- Born: Jaganmohini Majumdar 26 December 1847 Bally, Howrah, Bengal Presidency, (now West Bengal India )
- Died: 1 March 1898 (aged 50)
- Known for: Bengali literature
- Spouse: Keshub Chandra Sen
- Children: 10 including Suniti Devi, Sucharu Devi
- Parent: Chandramohan Majumdar (father)

= Jaganmohini Devi =

British Indian woman poet and lyricist

Jaganmohini Devi or Jaganmohini Sen ( Majumdar) (জগন্মোহিনী দেবী) (26 December 1847 – 1 March 1898) was a British Indian woman poet and lyricist.

== Biography ==
Jaganmohini Devi was born to Chandramohan Majumdar on 26 December 1847 in Bali, Howrah district, West Bengal, British India. She was the wife of Brahmananda Keshub Chandra Sen, the founder of the Brahmo Samaj in India. They had ten children, including five sons and five daughters. The eldest daughter, Suniti Devi, was an educator, social worker, author, and the queen of the princely state of Cooch Behar, British India.
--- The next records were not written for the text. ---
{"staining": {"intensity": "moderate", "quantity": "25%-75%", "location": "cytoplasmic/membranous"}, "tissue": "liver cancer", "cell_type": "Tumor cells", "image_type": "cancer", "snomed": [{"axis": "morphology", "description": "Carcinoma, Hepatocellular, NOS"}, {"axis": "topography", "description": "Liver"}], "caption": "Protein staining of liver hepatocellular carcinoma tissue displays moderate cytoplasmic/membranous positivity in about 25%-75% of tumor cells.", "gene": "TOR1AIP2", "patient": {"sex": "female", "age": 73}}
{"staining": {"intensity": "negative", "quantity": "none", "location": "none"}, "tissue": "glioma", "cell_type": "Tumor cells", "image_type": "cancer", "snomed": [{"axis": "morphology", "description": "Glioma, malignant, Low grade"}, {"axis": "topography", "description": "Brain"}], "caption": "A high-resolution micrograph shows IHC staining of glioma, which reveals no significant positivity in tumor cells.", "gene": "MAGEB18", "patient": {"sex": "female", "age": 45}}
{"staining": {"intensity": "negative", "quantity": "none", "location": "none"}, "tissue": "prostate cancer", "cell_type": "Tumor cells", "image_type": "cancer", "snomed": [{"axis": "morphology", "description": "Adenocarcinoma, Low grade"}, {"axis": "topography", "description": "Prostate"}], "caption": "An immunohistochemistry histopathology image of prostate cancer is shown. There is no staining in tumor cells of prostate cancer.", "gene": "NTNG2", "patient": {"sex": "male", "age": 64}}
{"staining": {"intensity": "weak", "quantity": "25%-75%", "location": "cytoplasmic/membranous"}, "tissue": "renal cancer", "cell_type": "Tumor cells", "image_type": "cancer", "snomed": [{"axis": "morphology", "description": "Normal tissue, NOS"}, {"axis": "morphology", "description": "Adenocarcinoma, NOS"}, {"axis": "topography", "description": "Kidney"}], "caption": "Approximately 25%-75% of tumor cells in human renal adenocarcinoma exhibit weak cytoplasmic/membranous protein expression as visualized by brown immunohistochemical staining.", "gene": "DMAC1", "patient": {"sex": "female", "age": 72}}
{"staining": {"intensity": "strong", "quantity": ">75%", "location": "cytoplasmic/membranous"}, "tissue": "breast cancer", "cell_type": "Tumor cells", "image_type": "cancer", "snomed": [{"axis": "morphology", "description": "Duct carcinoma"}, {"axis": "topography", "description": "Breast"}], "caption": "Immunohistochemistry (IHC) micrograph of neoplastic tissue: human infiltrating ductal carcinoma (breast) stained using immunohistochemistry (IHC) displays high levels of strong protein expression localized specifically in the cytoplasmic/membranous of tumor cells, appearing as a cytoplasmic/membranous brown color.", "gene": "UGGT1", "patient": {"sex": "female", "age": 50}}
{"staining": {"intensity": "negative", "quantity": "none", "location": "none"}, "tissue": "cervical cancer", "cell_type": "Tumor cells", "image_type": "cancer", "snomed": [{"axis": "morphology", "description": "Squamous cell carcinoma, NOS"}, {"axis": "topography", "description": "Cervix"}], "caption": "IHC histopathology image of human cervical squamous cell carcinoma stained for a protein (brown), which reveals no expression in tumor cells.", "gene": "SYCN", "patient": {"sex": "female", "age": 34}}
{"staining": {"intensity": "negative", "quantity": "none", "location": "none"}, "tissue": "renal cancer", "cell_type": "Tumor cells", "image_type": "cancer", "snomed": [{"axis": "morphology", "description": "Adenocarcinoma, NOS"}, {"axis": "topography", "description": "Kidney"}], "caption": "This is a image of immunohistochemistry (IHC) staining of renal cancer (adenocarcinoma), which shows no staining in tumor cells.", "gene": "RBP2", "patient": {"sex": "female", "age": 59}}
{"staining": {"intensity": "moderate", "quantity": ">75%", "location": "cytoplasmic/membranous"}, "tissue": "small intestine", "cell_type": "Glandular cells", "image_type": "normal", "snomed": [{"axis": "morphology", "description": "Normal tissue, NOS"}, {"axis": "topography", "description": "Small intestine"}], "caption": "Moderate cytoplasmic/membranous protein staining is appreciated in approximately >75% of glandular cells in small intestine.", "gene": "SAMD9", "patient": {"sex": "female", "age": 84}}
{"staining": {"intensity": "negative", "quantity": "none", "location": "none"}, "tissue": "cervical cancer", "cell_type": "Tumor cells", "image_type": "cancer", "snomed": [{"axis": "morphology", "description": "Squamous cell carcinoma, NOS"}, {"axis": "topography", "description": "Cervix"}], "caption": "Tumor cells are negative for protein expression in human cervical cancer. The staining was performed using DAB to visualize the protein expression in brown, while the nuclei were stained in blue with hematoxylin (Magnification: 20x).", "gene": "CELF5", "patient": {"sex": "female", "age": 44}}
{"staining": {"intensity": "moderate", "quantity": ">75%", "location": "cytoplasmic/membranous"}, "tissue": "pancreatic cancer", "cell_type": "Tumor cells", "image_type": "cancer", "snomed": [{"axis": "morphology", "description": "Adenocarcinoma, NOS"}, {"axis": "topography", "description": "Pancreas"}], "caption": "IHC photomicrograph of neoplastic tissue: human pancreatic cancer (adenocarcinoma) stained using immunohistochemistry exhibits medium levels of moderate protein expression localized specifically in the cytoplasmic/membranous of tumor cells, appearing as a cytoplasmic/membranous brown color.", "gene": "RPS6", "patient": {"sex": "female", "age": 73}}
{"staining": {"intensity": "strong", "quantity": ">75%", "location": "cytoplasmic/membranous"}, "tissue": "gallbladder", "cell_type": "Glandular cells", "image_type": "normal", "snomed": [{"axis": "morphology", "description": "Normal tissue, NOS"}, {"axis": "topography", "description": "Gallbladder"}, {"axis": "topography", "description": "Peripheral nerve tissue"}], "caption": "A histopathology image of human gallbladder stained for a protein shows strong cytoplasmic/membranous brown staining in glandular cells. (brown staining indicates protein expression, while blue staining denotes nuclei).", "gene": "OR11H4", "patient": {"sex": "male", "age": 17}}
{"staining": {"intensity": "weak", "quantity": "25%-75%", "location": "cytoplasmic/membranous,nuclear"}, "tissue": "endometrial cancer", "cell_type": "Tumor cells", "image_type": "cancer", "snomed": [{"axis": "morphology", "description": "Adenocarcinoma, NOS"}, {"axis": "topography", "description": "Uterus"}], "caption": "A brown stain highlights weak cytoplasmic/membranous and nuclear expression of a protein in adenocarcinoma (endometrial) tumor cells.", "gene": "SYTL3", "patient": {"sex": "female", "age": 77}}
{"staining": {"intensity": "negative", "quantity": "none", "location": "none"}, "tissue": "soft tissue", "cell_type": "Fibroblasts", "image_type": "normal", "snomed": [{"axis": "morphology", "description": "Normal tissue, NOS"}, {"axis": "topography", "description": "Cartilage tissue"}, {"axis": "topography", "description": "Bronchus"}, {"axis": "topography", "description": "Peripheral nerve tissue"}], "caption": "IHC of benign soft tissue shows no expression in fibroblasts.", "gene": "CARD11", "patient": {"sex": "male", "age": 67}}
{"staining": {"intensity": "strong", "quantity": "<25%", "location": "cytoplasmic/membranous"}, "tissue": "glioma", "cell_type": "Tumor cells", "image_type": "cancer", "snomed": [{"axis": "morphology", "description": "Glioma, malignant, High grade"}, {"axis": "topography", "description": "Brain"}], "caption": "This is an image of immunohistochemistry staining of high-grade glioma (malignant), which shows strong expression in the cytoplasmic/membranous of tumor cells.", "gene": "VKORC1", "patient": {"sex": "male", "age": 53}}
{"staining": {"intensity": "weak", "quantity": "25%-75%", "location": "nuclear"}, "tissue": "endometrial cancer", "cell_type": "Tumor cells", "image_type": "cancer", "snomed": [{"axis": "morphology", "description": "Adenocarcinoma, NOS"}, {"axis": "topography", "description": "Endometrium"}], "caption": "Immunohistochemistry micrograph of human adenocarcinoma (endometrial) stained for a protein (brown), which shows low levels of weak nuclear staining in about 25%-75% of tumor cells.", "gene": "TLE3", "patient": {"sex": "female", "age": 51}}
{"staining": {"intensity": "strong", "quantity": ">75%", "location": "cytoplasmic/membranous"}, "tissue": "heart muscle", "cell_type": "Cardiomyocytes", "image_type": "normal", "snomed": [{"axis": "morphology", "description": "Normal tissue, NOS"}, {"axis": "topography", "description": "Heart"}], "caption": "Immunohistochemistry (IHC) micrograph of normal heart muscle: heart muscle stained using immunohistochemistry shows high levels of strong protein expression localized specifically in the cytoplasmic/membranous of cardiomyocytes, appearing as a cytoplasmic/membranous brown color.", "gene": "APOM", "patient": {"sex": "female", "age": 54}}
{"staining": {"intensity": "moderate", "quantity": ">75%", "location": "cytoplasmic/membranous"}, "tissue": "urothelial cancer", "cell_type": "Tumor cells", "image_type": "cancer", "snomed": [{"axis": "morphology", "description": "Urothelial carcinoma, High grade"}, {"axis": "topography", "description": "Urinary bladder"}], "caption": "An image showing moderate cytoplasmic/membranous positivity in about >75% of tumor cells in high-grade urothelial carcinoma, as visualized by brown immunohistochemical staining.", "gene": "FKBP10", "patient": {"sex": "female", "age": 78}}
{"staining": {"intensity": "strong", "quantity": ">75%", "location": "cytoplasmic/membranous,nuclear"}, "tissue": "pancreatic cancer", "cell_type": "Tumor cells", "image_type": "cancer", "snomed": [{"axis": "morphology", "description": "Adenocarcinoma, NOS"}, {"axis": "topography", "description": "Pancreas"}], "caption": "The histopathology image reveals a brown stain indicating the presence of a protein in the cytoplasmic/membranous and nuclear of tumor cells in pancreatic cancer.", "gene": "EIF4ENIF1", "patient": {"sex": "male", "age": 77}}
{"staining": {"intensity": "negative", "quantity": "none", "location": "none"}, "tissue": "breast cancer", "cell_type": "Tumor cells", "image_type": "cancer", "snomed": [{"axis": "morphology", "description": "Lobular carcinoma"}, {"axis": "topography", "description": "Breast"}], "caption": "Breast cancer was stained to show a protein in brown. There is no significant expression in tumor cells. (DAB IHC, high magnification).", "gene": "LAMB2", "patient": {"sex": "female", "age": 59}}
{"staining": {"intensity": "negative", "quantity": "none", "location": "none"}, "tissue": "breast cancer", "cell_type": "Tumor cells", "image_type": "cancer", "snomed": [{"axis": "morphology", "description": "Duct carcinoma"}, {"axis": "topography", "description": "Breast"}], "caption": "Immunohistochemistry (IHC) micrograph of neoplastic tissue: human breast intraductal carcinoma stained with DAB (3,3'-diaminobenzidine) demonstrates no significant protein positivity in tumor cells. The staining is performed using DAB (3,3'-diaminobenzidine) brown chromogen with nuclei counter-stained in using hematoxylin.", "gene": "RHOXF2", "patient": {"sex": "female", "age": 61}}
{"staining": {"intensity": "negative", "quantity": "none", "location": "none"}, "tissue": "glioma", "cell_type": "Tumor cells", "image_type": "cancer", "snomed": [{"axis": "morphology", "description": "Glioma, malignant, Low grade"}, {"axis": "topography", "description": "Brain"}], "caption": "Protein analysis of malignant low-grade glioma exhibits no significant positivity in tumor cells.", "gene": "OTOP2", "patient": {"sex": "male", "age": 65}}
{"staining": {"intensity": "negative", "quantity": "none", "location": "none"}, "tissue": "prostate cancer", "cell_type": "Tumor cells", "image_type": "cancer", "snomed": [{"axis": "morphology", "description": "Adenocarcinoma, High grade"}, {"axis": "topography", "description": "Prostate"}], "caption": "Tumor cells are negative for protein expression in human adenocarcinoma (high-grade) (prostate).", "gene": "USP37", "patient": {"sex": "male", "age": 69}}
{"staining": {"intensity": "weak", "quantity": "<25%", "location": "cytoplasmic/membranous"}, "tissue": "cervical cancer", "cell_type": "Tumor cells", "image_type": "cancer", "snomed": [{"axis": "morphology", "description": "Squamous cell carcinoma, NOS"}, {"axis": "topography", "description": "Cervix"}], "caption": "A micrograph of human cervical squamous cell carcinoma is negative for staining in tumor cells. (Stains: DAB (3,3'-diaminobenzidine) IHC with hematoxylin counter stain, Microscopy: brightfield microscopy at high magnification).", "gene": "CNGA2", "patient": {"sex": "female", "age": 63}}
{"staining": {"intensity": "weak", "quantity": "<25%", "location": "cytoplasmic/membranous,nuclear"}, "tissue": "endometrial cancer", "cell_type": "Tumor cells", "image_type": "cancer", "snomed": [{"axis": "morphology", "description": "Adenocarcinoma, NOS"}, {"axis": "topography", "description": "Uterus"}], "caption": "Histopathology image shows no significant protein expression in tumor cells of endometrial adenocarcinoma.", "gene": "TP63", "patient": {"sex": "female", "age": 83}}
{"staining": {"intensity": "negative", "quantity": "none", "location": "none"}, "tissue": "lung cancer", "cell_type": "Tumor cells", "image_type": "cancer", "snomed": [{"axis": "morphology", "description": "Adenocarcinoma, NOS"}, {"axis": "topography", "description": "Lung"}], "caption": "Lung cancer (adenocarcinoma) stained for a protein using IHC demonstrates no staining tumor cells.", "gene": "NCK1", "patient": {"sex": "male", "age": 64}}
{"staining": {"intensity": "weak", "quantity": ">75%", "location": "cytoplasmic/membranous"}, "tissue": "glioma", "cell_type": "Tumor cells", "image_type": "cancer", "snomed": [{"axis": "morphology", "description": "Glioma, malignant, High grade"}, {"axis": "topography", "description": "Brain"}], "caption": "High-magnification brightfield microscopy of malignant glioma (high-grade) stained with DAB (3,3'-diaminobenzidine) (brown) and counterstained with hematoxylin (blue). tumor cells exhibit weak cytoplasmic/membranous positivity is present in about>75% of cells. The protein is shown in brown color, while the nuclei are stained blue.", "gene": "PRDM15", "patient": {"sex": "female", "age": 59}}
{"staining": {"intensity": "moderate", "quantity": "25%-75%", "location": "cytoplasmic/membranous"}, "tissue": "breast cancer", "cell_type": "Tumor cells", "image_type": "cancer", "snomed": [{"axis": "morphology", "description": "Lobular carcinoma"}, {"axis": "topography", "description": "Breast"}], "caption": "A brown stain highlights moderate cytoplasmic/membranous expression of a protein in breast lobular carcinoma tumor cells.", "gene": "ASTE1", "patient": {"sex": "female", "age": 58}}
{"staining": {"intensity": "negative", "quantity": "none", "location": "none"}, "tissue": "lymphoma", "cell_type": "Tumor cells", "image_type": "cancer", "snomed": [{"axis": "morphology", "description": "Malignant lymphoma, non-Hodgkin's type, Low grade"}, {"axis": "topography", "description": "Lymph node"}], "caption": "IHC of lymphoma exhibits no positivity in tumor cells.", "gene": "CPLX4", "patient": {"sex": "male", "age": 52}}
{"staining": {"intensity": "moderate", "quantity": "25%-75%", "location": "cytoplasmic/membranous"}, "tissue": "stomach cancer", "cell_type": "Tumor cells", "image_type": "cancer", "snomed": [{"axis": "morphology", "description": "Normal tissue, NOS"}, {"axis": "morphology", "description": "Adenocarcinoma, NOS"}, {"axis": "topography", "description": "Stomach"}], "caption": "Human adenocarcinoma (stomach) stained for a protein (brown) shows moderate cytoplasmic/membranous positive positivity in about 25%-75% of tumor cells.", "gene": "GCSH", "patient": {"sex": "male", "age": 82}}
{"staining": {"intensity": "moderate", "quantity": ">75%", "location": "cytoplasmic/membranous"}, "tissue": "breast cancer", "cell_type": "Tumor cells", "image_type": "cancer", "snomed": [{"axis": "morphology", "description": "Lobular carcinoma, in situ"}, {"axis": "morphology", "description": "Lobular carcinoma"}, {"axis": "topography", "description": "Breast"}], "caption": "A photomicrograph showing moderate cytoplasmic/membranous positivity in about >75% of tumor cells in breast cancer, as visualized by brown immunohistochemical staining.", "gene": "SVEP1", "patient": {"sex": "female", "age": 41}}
Another daughter, Sucharu Devi, was the Maharani of Mayurbhanj State, India. Jaganmohini Devi was not known as the wife or mother of any famous person. She was a poet and lyricist. She gained fame by composing songs related to the Navavidhan Samaj. A collection of her 114 songs was published in 1911 following her death on 1 March 1898.